[[ DOCUMENT TEXT open ]]

China is strengthening its grip on Colombo port after securing an agreement to build, operate, and transfer a warehousing hub within the port. The China Merchants Port Holdings Company (CMPH) will have an 85 percent stake in the warehouse facility and will operate it for 50 years. The Sri Lankan government assigned the $392 million project to CMPH, a Chinese state-owned enterprise, without open tendering.
The CMPH already has an 85 percent stake in the Colombo International Container Terminal (CICT), a star performer among Sri Lankan and South Asian terminals. The CMPH also controls Hambantota port in southern Sri Lanka, in which it has an 85 percent stake and enjoys a 99- year lease. According to CMPH chairman Miao Jianmin, the latest deal will bring its total investments in Sri Lanka to over $2 billion, making the company the single largest foreign investor in the island nation.
Another Chinese company, China Harbor Engineering Company (CHEC), is partnering with Access Engineering Ltd. of Sri Lanka and the Sri Lanka Ports Authority (SLPA) to build the Eastern Container Terminal in Colombo port. The CHEC is also the builder of Colombo Port City, which is designed to be an international financial hub.

[[ DOCUMENT TEXT closed ]]
[[ GIVEN INFORMATION open ]]

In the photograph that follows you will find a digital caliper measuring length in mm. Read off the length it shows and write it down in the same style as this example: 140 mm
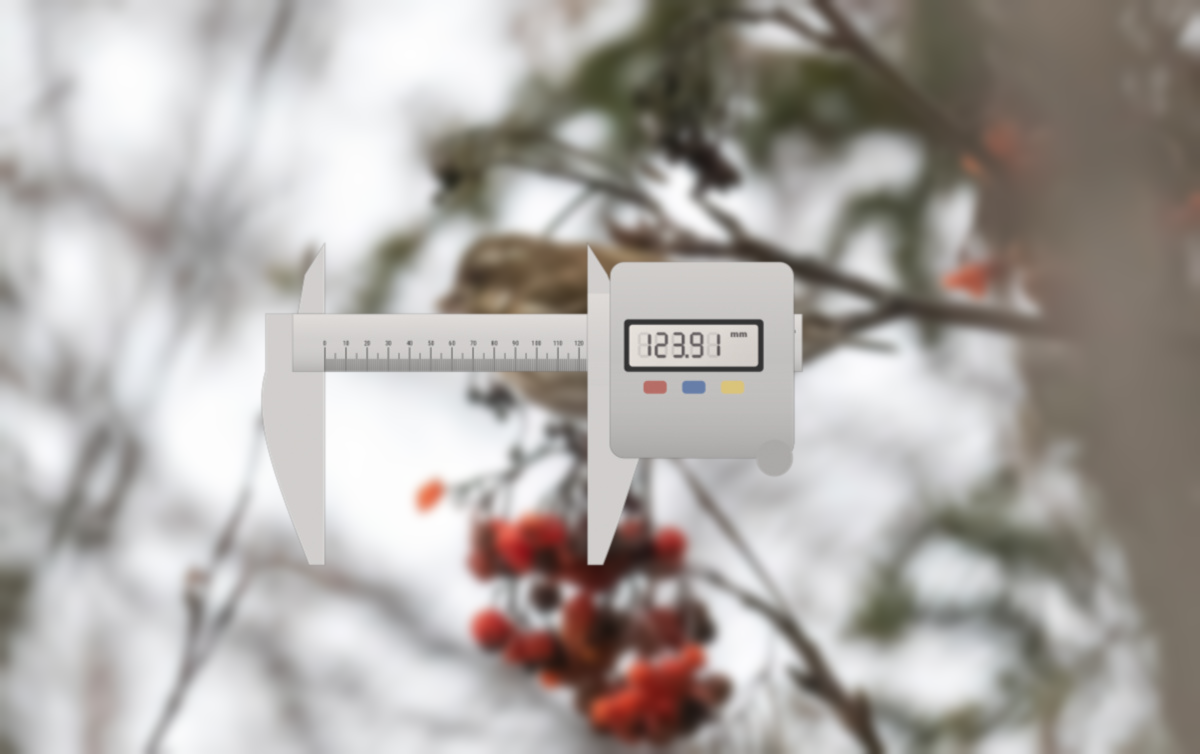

[[ GIVEN INFORMATION closed ]]

EXERCISE SET –
A – Using the Colombo port article, decide whether each statement agrees with it. For each, answer yes or no and quote the deciding words: (i) CMPH will operate the warehouse facility for 50 years; (ii) the warehousing project was assigned to CMPH through open tendering; (iii) CHEC is building the Eastern Container Terminal without any Sri Lankan partner.
B – Reproduce the passage of the Colombo port article starting with "The CMPH already" and going on through "international financial hub.".

ANSWERS BELOW –
A –
(i) Yes: "will operate it for 50 years"
(ii) No: "without open tendering"
(iii) No: "is partnering with Access Engineering Ltd. of Sri Lanka and the Sri Lanka Ports Authority (SLPA)"

B –
The CMPH already has an 85 percent stake in the Colombo International Container Terminal (CICT), a star performer among Sri Lankan and South Asian terminals. The CMPH also controls Hambantota port in southern Sri Lanka, in which it has an 85 percent stake and enjoys a 99- year lease. According to CMPH chairman Miao Jianmin, the latest deal will bring its total investments in Sri Lanka to over $2 billion, making the company the single largest foreign investor in the island nation.
Another Chinese company, China Harbor Engineering Company (CHEC), is partnering with Access Engineering Ltd. of Sri Lanka and the Sri Lanka Ports Authority (SLPA) to build the Eastern Container Terminal in Colombo port. The CHEC is also the builder of Colombo Port City, which is designed to be an international financial hub.